** START Excerpted text **
In this paper, we set to investigate the dependency between the self-assessment results and the remaining untried actions by learning the failure-aware policy $\pi_{\mathrm{FA}}$ (Fig. 1(c)). We define self-assessable robotics tasks as those where the robot can evaluate itself by some self-assessment rules before actual action execution. Our key insight is to integrate the self-assessment results during the observation-invariant process into the training of $\pi_{\mathrm{FA}}$ . We represent the results of the previous failure verified by the self-assessment module as $m_{t}$ , which serves as the variable state $s_{t}$ of $\pi_{\mathrm{FA}}$ . Also, Recurrent Neural Networks [8, 9] are helpful for the implicit representation to memorize the previous failures. Based on these points, we propose two architectures for the failure-aware policy. One tends to explicitly degenerate actions similar to failed ones, while another uses recurrent network to implicitly represent failure memory of the trial sequence. Experiments conducted on three tasks demonstrate that our method can achieve better performances with higher task success rates by less trials. Moreover, we find that when the actions are correlated, learning a failure-aware policy can achieve better performance than the process-of-elimination strategy. To summarize, our contributions are as follows:

•

Our main contribution is to provide a learning-based perspective to utilize self-assessment results to learn a failure-aware policy for self-assessable robotics tasks.

•

We propose two effective architectures for the failure-aware policy. One tends to degenerate actions similar to failed ones, while another uses recurrent network to implicitly represent failure memory of the trial sequence.

•

We evaluate our method with three typical self-assessable robotics tasks, including sequential image classification, object reorientation and localization. Both simulated and real-world experiments validate the effectiveness of our policy, and the two architectures present different advantages according to the task properties. Moreover, when the actions are correlated, learning a failure-aware policy can achieve better performance than the process-of-elimination strategy.
** END Excerpted text **
| Direction |
In the excerpt on failure-aware robot policies, which three self-assessable tasks were used to evaluate the method? The lines that follow have nothing to do with the text above.
** START Dataset **
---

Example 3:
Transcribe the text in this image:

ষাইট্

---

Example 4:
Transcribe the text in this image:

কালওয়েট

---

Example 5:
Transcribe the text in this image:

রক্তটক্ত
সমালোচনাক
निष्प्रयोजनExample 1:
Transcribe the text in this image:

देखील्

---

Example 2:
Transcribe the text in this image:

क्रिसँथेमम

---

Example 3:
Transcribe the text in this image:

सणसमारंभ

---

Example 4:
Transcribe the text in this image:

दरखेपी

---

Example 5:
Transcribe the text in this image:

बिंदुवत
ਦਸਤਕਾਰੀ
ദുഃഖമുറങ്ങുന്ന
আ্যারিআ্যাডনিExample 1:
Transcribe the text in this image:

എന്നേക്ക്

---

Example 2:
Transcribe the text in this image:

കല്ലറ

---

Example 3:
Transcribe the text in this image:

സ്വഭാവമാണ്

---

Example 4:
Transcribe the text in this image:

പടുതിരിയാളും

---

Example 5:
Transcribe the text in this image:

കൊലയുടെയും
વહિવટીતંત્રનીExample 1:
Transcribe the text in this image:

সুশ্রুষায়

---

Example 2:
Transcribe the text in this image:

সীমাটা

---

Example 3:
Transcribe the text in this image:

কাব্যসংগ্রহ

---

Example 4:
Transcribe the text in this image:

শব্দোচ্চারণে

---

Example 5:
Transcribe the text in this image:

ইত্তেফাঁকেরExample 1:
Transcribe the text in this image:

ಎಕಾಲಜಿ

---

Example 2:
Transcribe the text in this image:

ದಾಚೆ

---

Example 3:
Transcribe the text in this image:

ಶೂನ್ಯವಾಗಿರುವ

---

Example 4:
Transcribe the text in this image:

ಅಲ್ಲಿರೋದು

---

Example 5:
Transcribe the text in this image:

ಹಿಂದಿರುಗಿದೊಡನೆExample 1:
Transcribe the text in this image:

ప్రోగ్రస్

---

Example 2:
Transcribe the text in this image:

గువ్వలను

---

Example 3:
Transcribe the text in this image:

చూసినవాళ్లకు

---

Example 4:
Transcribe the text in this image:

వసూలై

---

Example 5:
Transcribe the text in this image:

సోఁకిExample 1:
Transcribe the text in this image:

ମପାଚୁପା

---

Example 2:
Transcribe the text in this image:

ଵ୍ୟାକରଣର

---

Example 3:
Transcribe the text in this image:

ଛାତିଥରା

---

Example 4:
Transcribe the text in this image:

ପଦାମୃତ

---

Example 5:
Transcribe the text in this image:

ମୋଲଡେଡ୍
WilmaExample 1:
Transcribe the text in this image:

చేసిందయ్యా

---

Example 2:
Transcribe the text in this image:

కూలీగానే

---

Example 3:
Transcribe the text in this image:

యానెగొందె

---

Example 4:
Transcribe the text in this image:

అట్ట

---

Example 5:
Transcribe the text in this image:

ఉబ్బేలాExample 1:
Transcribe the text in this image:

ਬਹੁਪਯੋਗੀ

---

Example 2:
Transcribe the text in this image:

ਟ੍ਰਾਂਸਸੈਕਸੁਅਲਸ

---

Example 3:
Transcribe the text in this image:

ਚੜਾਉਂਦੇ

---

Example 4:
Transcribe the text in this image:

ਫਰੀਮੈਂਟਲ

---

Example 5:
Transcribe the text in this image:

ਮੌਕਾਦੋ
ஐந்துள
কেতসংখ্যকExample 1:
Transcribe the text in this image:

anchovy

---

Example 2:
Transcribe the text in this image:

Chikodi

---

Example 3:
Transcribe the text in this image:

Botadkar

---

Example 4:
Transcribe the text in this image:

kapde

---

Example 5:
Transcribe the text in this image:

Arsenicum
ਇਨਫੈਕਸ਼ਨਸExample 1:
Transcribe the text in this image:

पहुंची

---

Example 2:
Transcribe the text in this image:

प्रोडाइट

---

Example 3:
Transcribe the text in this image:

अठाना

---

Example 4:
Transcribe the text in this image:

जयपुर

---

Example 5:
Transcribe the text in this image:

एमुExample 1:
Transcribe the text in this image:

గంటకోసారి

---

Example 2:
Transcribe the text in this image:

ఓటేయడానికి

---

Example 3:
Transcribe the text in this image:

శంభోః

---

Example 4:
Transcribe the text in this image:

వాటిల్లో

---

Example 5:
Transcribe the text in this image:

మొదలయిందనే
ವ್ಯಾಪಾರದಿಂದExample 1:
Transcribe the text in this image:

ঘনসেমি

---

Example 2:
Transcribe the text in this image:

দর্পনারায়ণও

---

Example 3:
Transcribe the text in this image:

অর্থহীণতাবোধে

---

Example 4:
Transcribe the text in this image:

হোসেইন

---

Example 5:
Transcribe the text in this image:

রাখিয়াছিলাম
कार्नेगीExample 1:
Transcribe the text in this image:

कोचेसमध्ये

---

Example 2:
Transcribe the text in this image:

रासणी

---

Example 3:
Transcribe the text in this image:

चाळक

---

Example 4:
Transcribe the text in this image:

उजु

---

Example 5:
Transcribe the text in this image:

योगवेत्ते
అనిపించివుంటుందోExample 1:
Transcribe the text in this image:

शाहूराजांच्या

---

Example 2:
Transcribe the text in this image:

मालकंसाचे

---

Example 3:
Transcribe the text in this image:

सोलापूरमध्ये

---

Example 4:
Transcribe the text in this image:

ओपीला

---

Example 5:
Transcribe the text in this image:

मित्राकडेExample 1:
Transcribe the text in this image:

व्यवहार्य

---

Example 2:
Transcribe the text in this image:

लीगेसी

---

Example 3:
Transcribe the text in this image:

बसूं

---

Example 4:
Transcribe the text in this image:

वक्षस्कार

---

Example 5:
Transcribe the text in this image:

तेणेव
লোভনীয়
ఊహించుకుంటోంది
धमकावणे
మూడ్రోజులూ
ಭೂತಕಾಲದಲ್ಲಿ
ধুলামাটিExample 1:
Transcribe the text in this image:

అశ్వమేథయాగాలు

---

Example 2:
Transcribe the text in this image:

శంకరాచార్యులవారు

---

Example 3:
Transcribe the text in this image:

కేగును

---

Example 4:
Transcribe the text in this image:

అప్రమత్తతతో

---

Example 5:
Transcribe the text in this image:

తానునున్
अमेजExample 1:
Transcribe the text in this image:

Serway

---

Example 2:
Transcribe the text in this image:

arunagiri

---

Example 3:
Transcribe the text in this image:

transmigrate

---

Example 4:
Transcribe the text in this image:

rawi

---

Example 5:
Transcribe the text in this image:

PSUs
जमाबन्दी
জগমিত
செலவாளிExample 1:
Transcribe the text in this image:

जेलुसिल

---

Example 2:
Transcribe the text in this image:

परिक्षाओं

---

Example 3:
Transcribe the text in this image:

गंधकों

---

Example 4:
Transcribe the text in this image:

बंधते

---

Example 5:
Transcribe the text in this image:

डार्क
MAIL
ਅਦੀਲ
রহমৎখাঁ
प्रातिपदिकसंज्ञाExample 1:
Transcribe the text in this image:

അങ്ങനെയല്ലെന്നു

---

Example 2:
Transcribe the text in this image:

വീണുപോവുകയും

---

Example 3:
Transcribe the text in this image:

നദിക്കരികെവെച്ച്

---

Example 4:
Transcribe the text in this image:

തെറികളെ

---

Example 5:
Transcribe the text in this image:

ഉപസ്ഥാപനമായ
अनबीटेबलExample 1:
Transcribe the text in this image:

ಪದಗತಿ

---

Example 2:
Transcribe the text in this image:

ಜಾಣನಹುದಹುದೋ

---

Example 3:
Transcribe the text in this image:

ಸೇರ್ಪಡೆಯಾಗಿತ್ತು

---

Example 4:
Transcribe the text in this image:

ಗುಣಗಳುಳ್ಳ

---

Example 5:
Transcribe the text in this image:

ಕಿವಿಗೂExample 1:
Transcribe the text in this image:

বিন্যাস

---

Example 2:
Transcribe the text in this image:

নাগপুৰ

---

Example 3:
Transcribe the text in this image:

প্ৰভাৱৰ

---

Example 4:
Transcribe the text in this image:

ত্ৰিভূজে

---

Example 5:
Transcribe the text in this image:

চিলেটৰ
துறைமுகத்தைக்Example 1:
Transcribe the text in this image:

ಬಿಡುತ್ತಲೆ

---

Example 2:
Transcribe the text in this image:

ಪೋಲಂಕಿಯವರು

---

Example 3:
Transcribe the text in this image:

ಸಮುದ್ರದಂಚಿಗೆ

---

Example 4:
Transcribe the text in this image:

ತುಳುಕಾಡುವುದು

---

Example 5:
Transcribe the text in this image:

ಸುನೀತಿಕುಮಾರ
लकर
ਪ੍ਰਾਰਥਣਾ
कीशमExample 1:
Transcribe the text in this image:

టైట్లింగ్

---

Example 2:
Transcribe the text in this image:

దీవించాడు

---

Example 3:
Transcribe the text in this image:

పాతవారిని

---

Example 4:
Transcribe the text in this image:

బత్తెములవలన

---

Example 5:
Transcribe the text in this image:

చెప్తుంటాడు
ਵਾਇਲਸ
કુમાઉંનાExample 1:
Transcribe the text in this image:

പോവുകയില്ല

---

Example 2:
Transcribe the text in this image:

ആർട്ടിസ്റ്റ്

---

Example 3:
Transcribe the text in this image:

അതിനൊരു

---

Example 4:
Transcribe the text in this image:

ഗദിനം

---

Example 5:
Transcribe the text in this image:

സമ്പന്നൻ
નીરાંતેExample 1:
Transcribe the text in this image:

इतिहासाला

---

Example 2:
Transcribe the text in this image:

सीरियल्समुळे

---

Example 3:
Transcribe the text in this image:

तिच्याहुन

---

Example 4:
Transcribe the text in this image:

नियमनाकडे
** END Dataset **
| The result |
Sequential image classification, object reorientation, and localization.